In the last post I mentioned how I set up my Rackspace Cloud Monitoring system to notify me when my Blog fails or performs badly.
I tweaked the configuration a little bit now: I deactivated the performance check.
Why is that? Because it did not monitor my Blog's overall performance but just the quality of the transatlantic wires. And I can tell you: It's very volatile.
While having constant good response times from the check zone in London, both U.S. zones are okay, bad, then critical and then okay again in a matter of some minutes. So I was spamming myself with that check.
I'd love to have a redundant performance check in place, but there are currently no two check zones in Europe, and I did not find a way up to now to restrict the performance check to the London values only. I think I'll do some more research on that later. For now, I'm fine with the Code 200 'Up and running' check.
Check thresholds can be difficult — we constantly see network blips while monitoring Rackspace Cloud Monitoring itself! If you want some help tuning the performance (or other) checks feel free to reach out to me with an email to the address I entered — we would love to help!
Disclaimer: I work for Rackspace on the Cloud Monitoring Team.
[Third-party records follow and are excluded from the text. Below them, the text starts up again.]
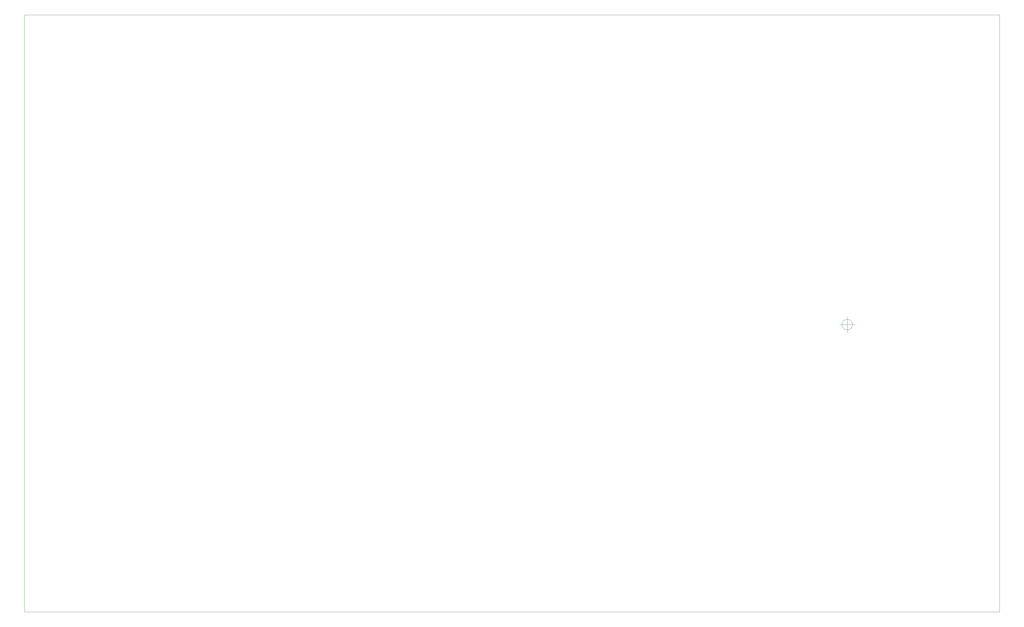
<source format=gbr>
%TF.GenerationSoftware,KiCad,Pcbnew,(5.99.0-12218-g749d2d5987)*%
%TF.CreationDate,2021-09-15T17:55:08+03:00*%
%TF.ProjectId,stend_main_stencil,7374656e-645f-46d6-9169-6e5f7374656e,rev*%
%TF.SameCoordinates,PX258bd10PYee998b0*%
%TF.FileFunction,Profile,NP*%
%FSLAX46Y46*%
G04 Gerber Fmt 4.6, Leading zero omitted, Abs format (unit mm)*
G04 Created by KiCad (PCBNEW (5.99.0-12218-g749d2d5987)) date 2021-09-15 17:55:08*
%MOMM*%
%LPD*%
G01*
G04 APERTURE LIST*
%TA.AperFunction,Profile*%
%ADD10C,0.100000*%
%TD*%
G04 APERTURE END LIST*
D10*
X263286666Y91440000D02*
G75*
G03*
X263286666Y91440000I-1666666J0D01*
G01*
X259120000Y91440000D02*
X264120000Y91440000D01*
X261620000Y93940000D02*
X261620000Y88940000D01*
%TO.C,PCB1*%
X310000000Y190000000D02*
X310000000Y0D01*
X0Y0D02*
X0Y190000000D01*
X0Y190000000D02*
X310000000Y190000000D01*
X310000000Y0D02*
X0Y0D01*
%TD*%
M02*

</source>
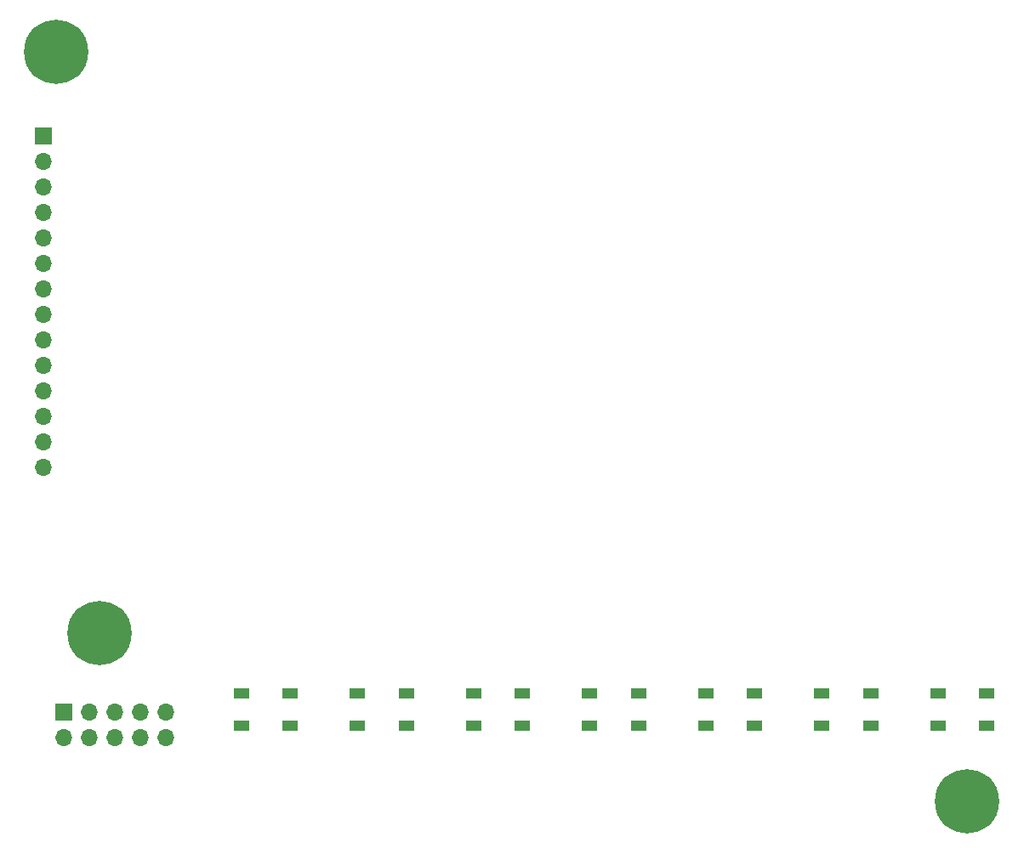
<source format=gbr>
%TF.GenerationSoftware,KiCad,Pcbnew,(6.0.7)*%
%TF.CreationDate,2023-04-15T21:14:02+02:00*%
%TF.ProjectId,LED board,4c454420-626f-4617-9264-2e6b69636164,rev?*%
%TF.SameCoordinates,Original*%
%TF.FileFunction,Soldermask,Top*%
%TF.FilePolarity,Negative*%
%FSLAX46Y46*%
G04 Gerber Fmt 4.6, Leading zero omitted, Abs format (unit mm)*
G04 Created by KiCad (PCBNEW (6.0.7)) date 2023-04-15 21:14:02*
%MOMM*%
%LPD*%
G01*
G04 APERTURE LIST*
%ADD10R,1.500000X1.000000*%
%ADD11C,6.400000*%
%ADD12R,1.700000X1.700000*%
%ADD13O,1.700000X1.700000*%
G04 APERTURE END LIST*
D10*
%TO.C,D4*%
X174461000Y-135052000D03*
X174461000Y-138252000D03*
X179361000Y-138252000D03*
X179361000Y-135052000D03*
%TD*%
D11*
%TO.C,*%
X125730000Y-129032000D03*
%TD*%
D12*
%TO.C,J1*%
X120142000Y-79502000D03*
D13*
X120142000Y-82042000D03*
X120142000Y-84582000D03*
X120142000Y-87122000D03*
X120142000Y-89662000D03*
X120142000Y-92202000D03*
X120142000Y-94742000D03*
X120142000Y-97282000D03*
X120142000Y-99822000D03*
X120142000Y-102362000D03*
X120142000Y-104902000D03*
X120142000Y-107442000D03*
X120142000Y-109982000D03*
X120142000Y-112522000D03*
%TD*%
D12*
%TO.C,J2*%
X122174000Y-136906000D03*
D13*
X122174000Y-139446000D03*
X124714000Y-136906000D03*
X124714000Y-139446000D03*
X127254000Y-136906000D03*
X127254000Y-139446000D03*
X129794000Y-136906000D03*
X129794000Y-139446000D03*
X132334000Y-136906000D03*
X132334000Y-139446000D03*
%TD*%
D10*
%TO.C,D3*%
X162904000Y-135052000D03*
X162904000Y-138252000D03*
X167804000Y-138252000D03*
X167804000Y-135052000D03*
%TD*%
%TO.C,D6*%
X197575000Y-135052000D03*
X197575000Y-138252000D03*
X202475000Y-138252000D03*
X202475000Y-135052000D03*
%TD*%
%TO.C,D2*%
X151347000Y-135052000D03*
X151347000Y-138252000D03*
X156247000Y-138252000D03*
X156247000Y-135052000D03*
%TD*%
D11*
%TO.C,*%
X212090000Y-145796000D03*
%TD*%
D10*
%TO.C,D1*%
X139790000Y-135052000D03*
X139790000Y-138252000D03*
X144690000Y-138252000D03*
X144690000Y-135052000D03*
%TD*%
%TO.C,D5*%
X186018000Y-135052000D03*
X186018000Y-138252000D03*
X190918000Y-138252000D03*
X190918000Y-135052000D03*
%TD*%
%TO.C,D7*%
X209132000Y-135052000D03*
X209132000Y-138252000D03*
X214032000Y-138252000D03*
X214032000Y-135052000D03*
%TD*%
D11*
%TO.C,*%
X121412000Y-71120000D03*
%TD*%
M02*

</source>
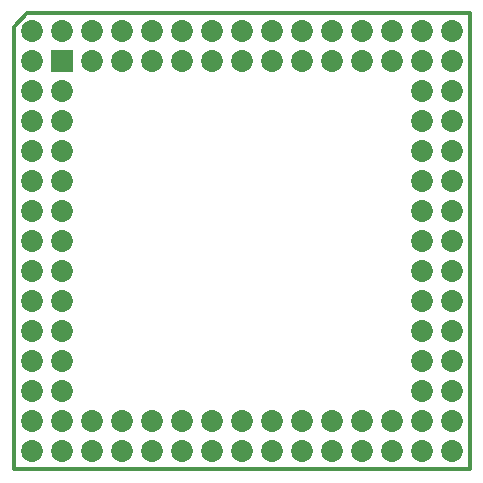
<source format=gbs>
G04 Layer_Color=16711935*
%FSLAX44Y44*%
%MOMM*%
G71*
G01*
G75*
%ADD16C,0.3500*%
%ADD28C,1.8542*%
%ADD29R,1.8542X1.8542*%
D16*
X-181610Y193040D02*
X193040D01*
X-193040Y181610D02*
X-181610Y193040D01*
X-193040Y-193040D02*
Y181610D01*
X193040Y-193040D02*
Y193040D01*
X-193040Y-193040D02*
X193040D01*
D28*
X177800Y-177800D02*
D03*
Y-152400D02*
D03*
Y-127000D02*
D03*
Y-101600D02*
D03*
Y-76200D02*
D03*
Y-50800D02*
D03*
Y-25400D02*
D03*
Y-0D02*
D03*
Y25400D02*
D03*
Y50800D02*
D03*
Y76200D02*
D03*
Y101600D02*
D03*
Y127000D02*
D03*
Y152400D02*
D03*
Y177800D02*
D03*
X152400Y-177800D02*
D03*
Y-127000D02*
D03*
Y-101600D02*
D03*
Y-76200D02*
D03*
Y-50800D02*
D03*
Y-25400D02*
D03*
Y-0D02*
D03*
Y25400D02*
D03*
Y50800D02*
D03*
Y76200D02*
D03*
Y101600D02*
D03*
Y127000D02*
D03*
Y177800D02*
D03*
X127000Y-177800D02*
D03*
Y-152400D02*
D03*
Y152400D02*
D03*
Y177800D02*
D03*
X101600Y-177800D02*
D03*
Y-152400D02*
D03*
Y152400D02*
D03*
Y177800D02*
D03*
X76200Y-177800D02*
D03*
Y-152400D02*
D03*
Y152400D02*
D03*
Y177800D02*
D03*
X50800Y-177800D02*
D03*
Y-152400D02*
D03*
Y152400D02*
D03*
Y177800D02*
D03*
X25400Y-177800D02*
D03*
Y-152400D02*
D03*
Y152400D02*
D03*
Y177800D02*
D03*
X-0Y-177800D02*
D03*
Y-152400D02*
D03*
Y152400D02*
D03*
Y177800D02*
D03*
X-25400Y-177800D02*
D03*
Y-152400D02*
D03*
Y152400D02*
D03*
Y177800D02*
D03*
X-50800Y-177800D02*
D03*
Y-152400D02*
D03*
Y152400D02*
D03*
Y177800D02*
D03*
X-76200Y-177800D02*
D03*
Y-152400D02*
D03*
Y152400D02*
D03*
Y177800D02*
D03*
X-101600Y-177800D02*
D03*
Y-152400D02*
D03*
Y152400D02*
D03*
Y177800D02*
D03*
X-127000Y-177800D02*
D03*
Y-152400D02*
D03*
Y152400D02*
D03*
Y177800D02*
D03*
X-152400Y-177800D02*
D03*
Y-127000D02*
D03*
Y-101600D02*
D03*
Y-76200D02*
D03*
Y-50800D02*
D03*
Y-25400D02*
D03*
Y-0D02*
D03*
Y25400D02*
D03*
Y50800D02*
D03*
Y76200D02*
D03*
Y101600D02*
D03*
Y127000D02*
D03*
Y177800D02*
D03*
X-177800Y-177800D02*
D03*
Y-152400D02*
D03*
Y-127000D02*
D03*
Y-101600D02*
D03*
Y-76200D02*
D03*
Y-50800D02*
D03*
Y-25400D02*
D03*
Y-0D02*
D03*
Y25400D02*
D03*
Y50800D02*
D03*
Y76200D02*
D03*
Y101600D02*
D03*
Y127000D02*
D03*
Y152400D02*
D03*
Y177800D02*
D03*
X-152400Y-152400D02*
D03*
X152400D02*
D03*
Y152400D02*
D03*
D29*
X-152400D02*
D03*
M02*

</source>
As you’ve discovered, Cloud Monitoring doesn’t provide any way to alert on metrics from a single monitoring zone while the check is being run in multiple zones. There are a couple things you could try out though to keep the noise to signal ratio down.
Everything I mention is found on the alarm language reference if you are interested in reading more.
The first thing I would consider is setting the alarm consistency level. This defaults to QUORUM which requires that a majority of your monitoring zones agree on the state of the alarm. This is calculated with N / 2 + 1, where N is the number of monitoring zones configured on the check. You can set this to ALL, and it would require *every* monitoring zone to agree on the state. That way you’d only get alerted if London *and* the US monitoring zones detect a slow HTTP response. Be sure to read about the pros and cons of the various consistency levels in the reference guide I mentioned above. See an example of this below:
:set consecutiveLevel=ALL
if (metric['duration'] > 20000) {
return new AlarmStatus(CRITICAL, "Things are slow!");
}
return new AlarmStatus(OK, "Things are good");
The other thing you can think about is setting the ‘consecutive count’ on the alarm. This requires the state to be evaluated x times consecutively before the alarm is triggered. The example below would require a QUORUM of monitoring zones to evaluate the same alarm status in 3 consecutive polling windows.
:set consecutiveCount=3
if (metric['duration'] > 20000) {
return new AlarmStatus(CRITICAL, "Things are slow!");
}
return new AlarmStatus(OK, "Things are good");
If you have any other questions, please don’t hesitate to email me(justin.gallardo at rackspace.com).
Happy monitoring!
Doh, I just noticed a typo. The first alarm example should look more like:
:set consistencyLevel=ALL
if (metric['duration'] > 20000) {
return new AlarmStatus(CRITICAL, "Things are slow!");
}
return new AlarmStatus(OK, "Things are good");
I had swapped ‘consistencyLevel’ for ‘consecutiveLevel’.
Cheers!